Today, the correlation engine automatically pre-packages these events so they tell a clear, relevant story as fast as 0 to 60 mph in 4 seconds. Consider an activity that looks like C2 communications. Could it really be an innocuous system update instead? Does the alert link up with another suspicious activity like an unusual email with a strange link or attachment? And, now what? A beacon? While seeing a beacon in your network activity most certainly is often normal, if you string it along with the other two alerts, then you have a problem. A bad story stands out, allowing analysts to kick it into high gear — straight to triage.
This technology allows us to widen the aperture to catch more unknown unknowns — without flooding the SOC — and to deliver to our customers better alert efficacy, better detections, and, ultimately, better insight given that they now have the ability to leverage input from their other security tools. Next month, I will go into more detail about how to realize better value from your existing security infrastructure by bringing in events and entity resolution from those tools.
The Model C
Speaking of cars… Did you know that the Ford Model T actually came in red, not just black? But I digress.

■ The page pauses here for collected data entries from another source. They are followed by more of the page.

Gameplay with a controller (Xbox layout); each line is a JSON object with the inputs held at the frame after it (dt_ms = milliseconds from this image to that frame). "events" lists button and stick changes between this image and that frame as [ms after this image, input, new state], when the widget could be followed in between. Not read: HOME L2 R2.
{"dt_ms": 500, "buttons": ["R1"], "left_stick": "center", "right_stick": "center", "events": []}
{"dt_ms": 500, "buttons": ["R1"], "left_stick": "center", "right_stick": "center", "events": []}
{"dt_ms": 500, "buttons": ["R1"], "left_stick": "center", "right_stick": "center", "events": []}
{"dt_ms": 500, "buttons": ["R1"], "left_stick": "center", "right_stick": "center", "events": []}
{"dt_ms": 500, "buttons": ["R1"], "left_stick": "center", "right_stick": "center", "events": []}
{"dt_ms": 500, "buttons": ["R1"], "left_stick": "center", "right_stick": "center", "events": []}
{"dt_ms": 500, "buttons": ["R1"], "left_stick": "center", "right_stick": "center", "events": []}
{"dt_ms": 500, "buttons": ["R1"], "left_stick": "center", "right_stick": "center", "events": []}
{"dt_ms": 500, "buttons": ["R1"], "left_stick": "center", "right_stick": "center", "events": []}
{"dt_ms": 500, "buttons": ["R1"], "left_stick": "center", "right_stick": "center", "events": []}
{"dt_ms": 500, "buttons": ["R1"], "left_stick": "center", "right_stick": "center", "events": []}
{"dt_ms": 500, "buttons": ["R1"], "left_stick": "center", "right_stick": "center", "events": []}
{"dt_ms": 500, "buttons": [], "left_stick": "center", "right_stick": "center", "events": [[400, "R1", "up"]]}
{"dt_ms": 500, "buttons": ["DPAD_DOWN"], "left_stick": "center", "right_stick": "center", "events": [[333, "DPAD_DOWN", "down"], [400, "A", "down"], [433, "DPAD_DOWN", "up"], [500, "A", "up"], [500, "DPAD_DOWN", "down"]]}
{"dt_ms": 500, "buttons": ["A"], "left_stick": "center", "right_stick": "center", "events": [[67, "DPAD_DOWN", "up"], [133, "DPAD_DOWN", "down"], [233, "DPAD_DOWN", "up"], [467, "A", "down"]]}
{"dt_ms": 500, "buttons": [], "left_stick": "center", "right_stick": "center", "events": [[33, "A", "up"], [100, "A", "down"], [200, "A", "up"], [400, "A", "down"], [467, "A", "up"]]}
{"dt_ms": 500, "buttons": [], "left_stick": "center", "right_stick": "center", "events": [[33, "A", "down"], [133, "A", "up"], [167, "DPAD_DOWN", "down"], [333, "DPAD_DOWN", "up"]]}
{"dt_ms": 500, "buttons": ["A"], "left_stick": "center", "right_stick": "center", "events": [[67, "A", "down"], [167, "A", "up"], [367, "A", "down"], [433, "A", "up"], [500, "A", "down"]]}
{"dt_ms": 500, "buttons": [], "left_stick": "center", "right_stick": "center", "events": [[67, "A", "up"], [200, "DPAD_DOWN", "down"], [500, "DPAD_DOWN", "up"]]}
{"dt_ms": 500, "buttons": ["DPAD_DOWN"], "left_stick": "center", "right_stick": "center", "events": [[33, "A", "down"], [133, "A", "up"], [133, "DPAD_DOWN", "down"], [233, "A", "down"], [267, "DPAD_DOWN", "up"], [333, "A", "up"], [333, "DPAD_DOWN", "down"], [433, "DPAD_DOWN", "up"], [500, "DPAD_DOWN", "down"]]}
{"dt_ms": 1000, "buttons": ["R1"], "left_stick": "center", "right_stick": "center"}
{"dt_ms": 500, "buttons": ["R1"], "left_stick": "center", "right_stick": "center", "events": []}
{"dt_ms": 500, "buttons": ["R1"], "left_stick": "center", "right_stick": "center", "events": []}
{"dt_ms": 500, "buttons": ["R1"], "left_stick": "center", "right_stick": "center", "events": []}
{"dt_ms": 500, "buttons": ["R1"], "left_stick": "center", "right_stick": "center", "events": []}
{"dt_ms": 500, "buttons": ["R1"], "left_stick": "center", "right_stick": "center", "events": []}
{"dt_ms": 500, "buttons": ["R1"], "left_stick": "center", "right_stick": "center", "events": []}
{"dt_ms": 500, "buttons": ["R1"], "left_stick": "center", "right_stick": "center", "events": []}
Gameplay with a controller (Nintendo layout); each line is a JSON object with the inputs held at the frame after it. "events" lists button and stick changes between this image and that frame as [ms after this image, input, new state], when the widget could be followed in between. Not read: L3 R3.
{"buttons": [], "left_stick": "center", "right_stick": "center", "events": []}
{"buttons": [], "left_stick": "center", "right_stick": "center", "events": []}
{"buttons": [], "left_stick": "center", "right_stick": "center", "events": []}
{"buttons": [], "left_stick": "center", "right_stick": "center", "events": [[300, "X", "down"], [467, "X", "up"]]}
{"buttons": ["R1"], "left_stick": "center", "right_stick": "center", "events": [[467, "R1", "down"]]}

IronNet, the industry leader in Collective Defense, is continuing to build leading-edge innovative technology that is transforming cybersecurity as we know (knew) it. Being integrated into the IronNet Collective Defense platform, this innovative engine doesn't have a stand alone name; however, I like to call it Model C. Bear with me: C for correlation and “see” for all those alerts that now will stand out among all those white sedans crowding your lane.